## Task objective
Lines that include "will" make up the answer; copy all of them from the data below.

## Excerpted records

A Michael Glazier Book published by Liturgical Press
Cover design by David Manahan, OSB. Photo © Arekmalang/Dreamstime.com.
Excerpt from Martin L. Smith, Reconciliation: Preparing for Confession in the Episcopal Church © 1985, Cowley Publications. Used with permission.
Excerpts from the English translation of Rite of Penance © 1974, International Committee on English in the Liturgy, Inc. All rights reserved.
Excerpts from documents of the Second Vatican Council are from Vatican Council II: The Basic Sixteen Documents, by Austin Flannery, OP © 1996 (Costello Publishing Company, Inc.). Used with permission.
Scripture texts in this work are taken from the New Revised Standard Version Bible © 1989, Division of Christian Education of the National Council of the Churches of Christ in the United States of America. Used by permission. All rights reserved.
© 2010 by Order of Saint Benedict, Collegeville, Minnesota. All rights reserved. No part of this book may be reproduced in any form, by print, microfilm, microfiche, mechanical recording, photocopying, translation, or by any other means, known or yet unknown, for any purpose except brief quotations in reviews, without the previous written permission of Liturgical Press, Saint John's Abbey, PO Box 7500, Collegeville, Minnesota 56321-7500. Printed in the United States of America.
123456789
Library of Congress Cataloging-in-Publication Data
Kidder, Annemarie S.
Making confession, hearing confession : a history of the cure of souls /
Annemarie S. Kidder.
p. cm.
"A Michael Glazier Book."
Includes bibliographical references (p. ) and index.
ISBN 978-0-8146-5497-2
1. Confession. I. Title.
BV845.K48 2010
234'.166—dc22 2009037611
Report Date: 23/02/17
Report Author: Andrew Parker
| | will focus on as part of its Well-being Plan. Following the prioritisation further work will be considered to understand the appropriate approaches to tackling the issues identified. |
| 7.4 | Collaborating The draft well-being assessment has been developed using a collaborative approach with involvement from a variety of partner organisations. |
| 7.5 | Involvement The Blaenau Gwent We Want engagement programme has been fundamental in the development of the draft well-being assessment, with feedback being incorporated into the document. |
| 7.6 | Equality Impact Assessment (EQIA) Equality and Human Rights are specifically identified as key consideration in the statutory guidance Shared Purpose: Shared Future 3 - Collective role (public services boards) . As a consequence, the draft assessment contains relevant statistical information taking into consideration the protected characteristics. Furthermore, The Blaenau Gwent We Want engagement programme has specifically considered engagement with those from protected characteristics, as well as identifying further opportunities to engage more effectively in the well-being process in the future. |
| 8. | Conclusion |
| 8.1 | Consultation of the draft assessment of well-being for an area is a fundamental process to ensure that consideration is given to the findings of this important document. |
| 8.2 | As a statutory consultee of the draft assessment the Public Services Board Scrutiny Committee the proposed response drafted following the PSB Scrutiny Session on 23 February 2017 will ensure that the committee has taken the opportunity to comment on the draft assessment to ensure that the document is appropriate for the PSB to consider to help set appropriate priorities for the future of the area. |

## Written solution
| | will focus on as part of its Well-being Plan. Following the prioritisation further work will be considered to understand the appropriate approaches to tackling the issues identified. |
| 8.2 | As a statutory consultee of the draft assessment the Public Services Board Scrutiny Committee the proposed response drafted following the PSB Scrutiny Session on 23 February 2017 will ensure that the committee has taken the opportunity to comment on the draft assessment to ensure that the document is appropriate for the PSB to consider to help set appropriate priorities for the future of the area. |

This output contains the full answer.